▸ **Text under study**
###

What Makes This Different?

Unlike micro-exercises like Rustlings, these exercises are:

  • Substantial: Each exercise builds something real and satisfying
  • Progressive: Concepts build naturally on each other
  • Comprehensive: Forces you to use every Rust feature in context
  • Practical: Skills transfer directly to real-world Rust programming

Structure

The 101 exercises are organized into 10 phases:

  1. Foundations (1-15): Basic syntax, ownership, simple collections
  2. Intermediate Collections (16-30): Advanced collection usage, patterns
  3. Error Handling & I/O (31-40): Result, Option, file operations
  4. Ownership Deep Dive (41-50): Lifetimes, borrowing, Cow
  5. Smart Pointers (51-65): Box, Rc, RefCell, Arc, Weak
  6. Trait System (66-75): Traits, generics, trait objects
  7. Advanced Patterns (76-85): Custom iterators, builder pattern, typestate
  8. Concurrency (86-92): Threads, channels, sync primitives
  9. Real-World Algorithms (93-100): Graph algorithms, DP, search
  10. Capstone (101): Complete compiler + VM with event loop

How to Use This Book

  1. Read the exercise - Understand what you're building
  2. Try it yourself - Write code without looking at hints
  3. Run the tests - Use cargo test to validate your solution
  4. Peek at hints - If stuck, hints are in a separate section
  5. Compare solutions - After solving, see alternative approaches
  6. Do follow-ups - Extend the exercise with additional challenges

Prerequisites

  • Basic programming experience (any language)

###

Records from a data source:
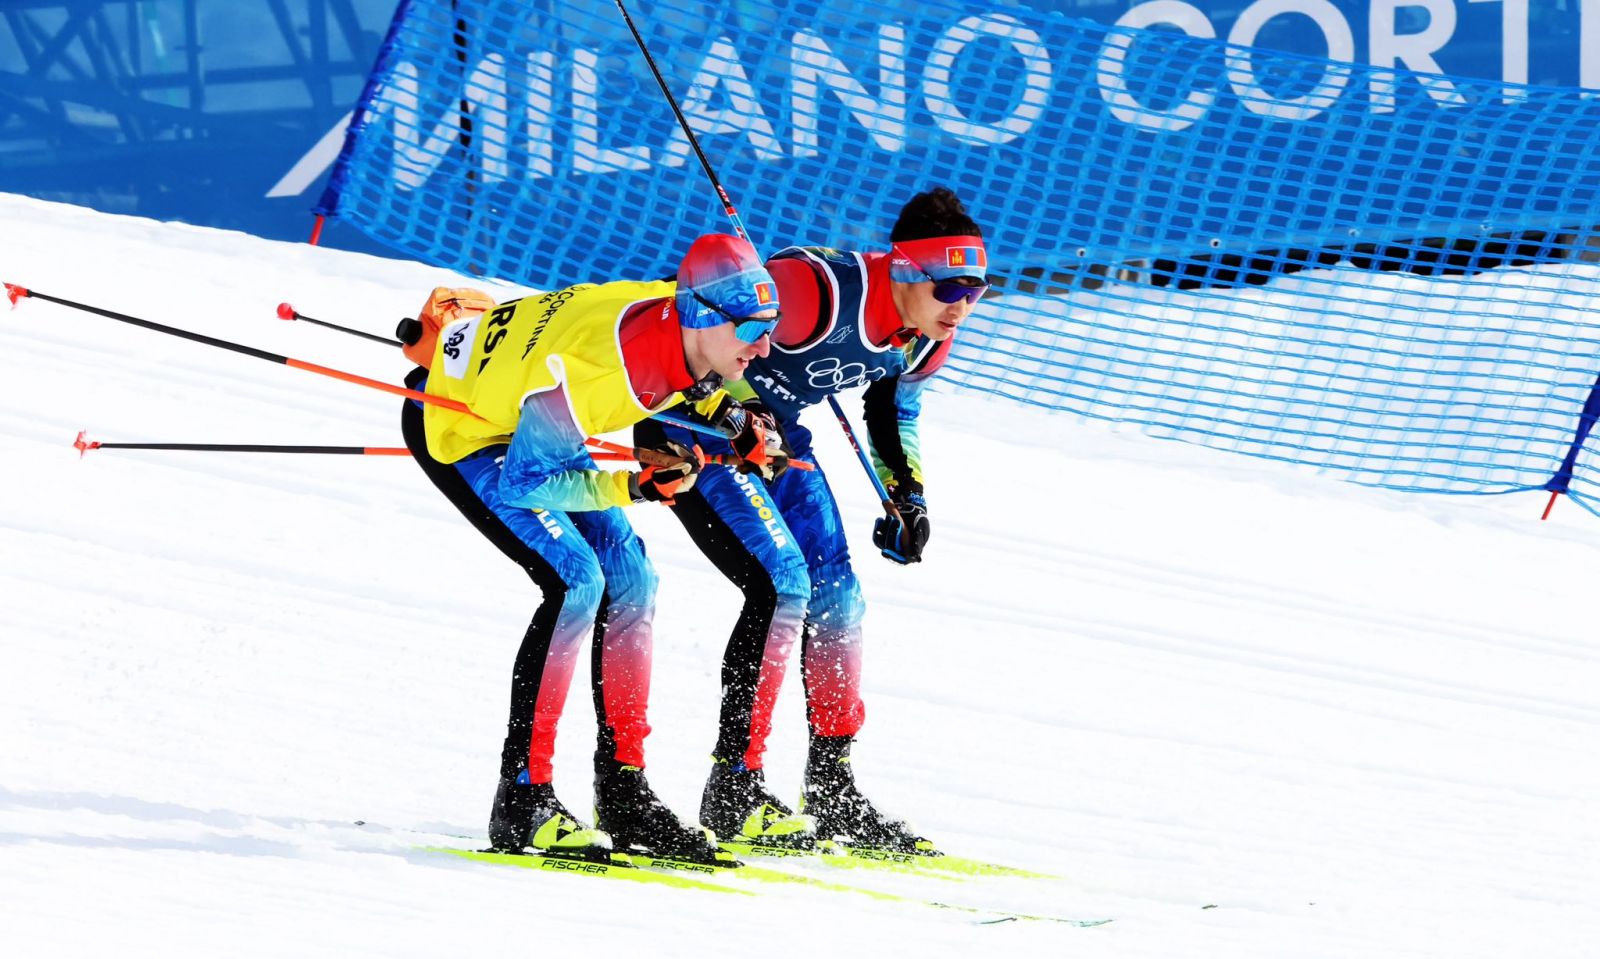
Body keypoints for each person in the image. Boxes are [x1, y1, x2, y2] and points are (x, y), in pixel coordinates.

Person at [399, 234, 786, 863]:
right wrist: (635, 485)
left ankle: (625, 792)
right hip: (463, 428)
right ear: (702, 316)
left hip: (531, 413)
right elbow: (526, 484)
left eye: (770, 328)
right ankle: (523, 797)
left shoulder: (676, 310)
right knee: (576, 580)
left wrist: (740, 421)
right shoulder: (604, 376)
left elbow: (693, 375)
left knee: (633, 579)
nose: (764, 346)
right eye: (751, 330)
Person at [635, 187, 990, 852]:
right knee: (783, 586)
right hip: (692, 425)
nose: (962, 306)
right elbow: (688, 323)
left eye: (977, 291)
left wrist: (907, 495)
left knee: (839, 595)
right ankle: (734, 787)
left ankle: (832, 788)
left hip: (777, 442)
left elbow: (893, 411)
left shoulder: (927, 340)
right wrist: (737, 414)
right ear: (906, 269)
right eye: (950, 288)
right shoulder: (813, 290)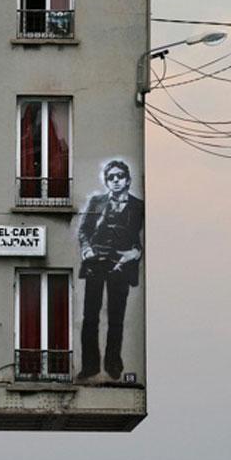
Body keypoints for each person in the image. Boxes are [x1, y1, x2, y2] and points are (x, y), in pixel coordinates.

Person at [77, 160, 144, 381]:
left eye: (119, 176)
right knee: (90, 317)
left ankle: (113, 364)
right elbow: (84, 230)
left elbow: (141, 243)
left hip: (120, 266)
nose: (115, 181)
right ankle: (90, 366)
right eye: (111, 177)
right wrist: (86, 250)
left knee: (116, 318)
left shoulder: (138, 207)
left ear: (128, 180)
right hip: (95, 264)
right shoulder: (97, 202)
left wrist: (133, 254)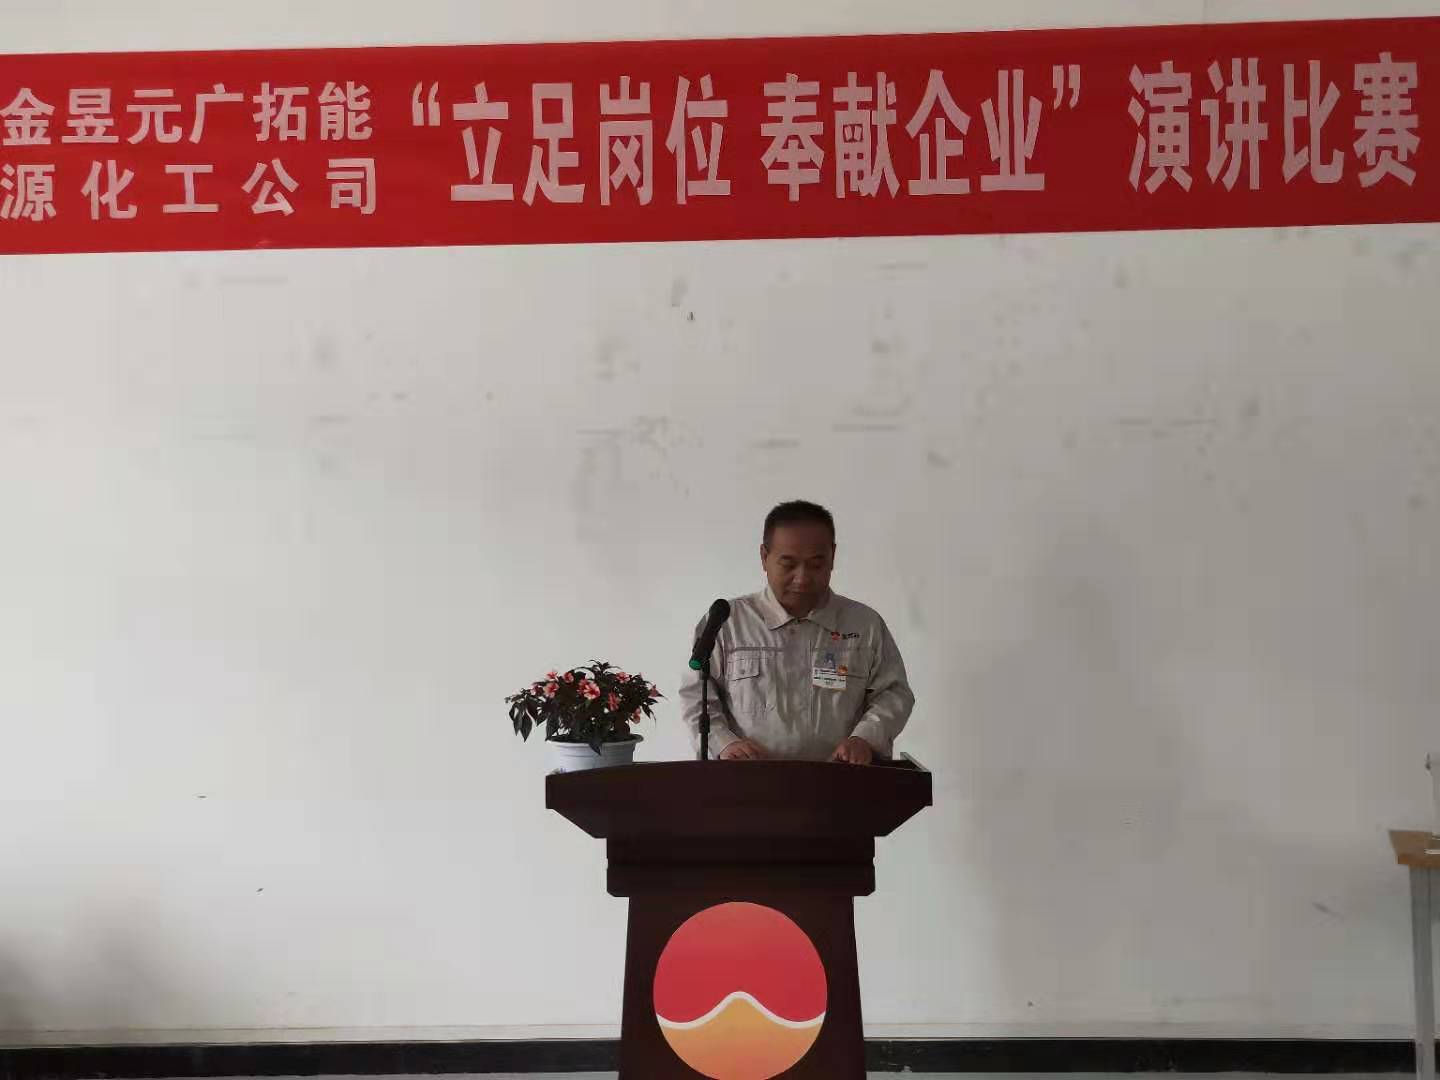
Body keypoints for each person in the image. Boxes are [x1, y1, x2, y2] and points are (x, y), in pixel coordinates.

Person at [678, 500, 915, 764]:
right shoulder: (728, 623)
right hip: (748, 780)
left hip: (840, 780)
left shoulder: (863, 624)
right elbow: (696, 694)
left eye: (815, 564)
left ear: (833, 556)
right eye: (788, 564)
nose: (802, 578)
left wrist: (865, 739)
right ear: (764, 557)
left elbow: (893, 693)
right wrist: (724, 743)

###

▸ **Problem to solve**
Please continue the overview of the Rust exercise book, picking up right after its final line.

▸ **Result for this task**
  • Rust installed (rustup recommended)
  • Familiarity with command line
  • A code editor (VS Code, RustRover, etc.)

Philosophy

These exercises teach Rust by:

  • Forcing natural usage: You'll reach for Rc<RefCell<T>> because you need it, not because you memorized when to use it
  • Building intuition: Patterns emerge from solving real problems
  • Embracing difficulty: Ownership errors teach better than explanations
  • Celebrating progress: Each solved exercise is a real achievement

Ready to start? Head to Exercise 1: RPN Calculator!

Exercise 1: RPN Calculator

Difficulty: Beginner Concepts: String vs &str, Vec as stack, Result, pattern matching, parsing

Problem Statement

Implement a simple Reverse Polish Notation (RPN) calculator that evaluates arithmetic expressions.

In RPN, operators come after operands:

  • 3 4 + means 3 + 4 = 7
  • 5 1 2 + 4 * + 3 - means (5 + ((1 + 2) * 4)) - 3 = 14

Requirements:

  • Support operators: +, -, *, /
  • Integer arithmetic only
  • Division rounds toward zero (truncates)
  • All tokens must be separated by whitespace
  • Return Result<i32, String> for success or error
  • Handle errors: invalid tokens, stack underflow, leftover values

Optional (no tests provided, but try it!):

  • Support negative numbers (e.g., -5 3 + = -2)

Learning Goals

  • Understand String vs &str
  • Use Vec as a stack (push/pop)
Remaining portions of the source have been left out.